What needs to be done –
Please find each line in the records below that contains the string "this" and copy those lines. Case counts.

[Dataset records]
____________
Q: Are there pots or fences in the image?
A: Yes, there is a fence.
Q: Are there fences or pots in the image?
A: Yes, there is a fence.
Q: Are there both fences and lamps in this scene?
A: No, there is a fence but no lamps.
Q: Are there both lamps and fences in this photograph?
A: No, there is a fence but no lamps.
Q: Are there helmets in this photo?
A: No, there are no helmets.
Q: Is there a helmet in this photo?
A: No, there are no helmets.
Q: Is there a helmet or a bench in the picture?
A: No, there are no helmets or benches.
____________
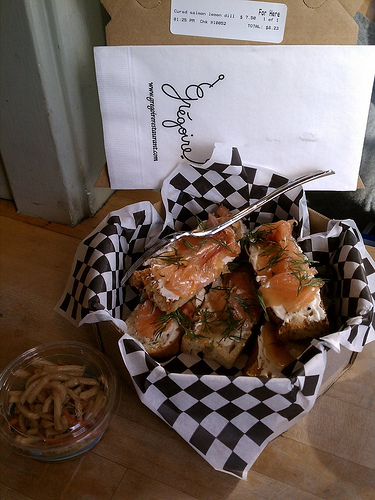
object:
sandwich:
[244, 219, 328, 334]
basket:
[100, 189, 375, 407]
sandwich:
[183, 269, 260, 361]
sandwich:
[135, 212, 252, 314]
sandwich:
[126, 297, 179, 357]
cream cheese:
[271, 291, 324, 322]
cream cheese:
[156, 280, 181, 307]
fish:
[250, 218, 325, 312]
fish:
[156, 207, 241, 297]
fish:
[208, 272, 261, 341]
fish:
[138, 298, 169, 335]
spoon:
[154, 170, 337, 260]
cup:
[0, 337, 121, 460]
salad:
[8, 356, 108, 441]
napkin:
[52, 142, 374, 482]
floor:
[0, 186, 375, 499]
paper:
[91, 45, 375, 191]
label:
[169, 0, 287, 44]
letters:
____________
Exercise output –
Q: Are there both fences and lamps in this scene?
Q: Are there both lamps and fences in this photograph?
Q: Are there helmets in this photo?
Q: Is there a helmet in this photo?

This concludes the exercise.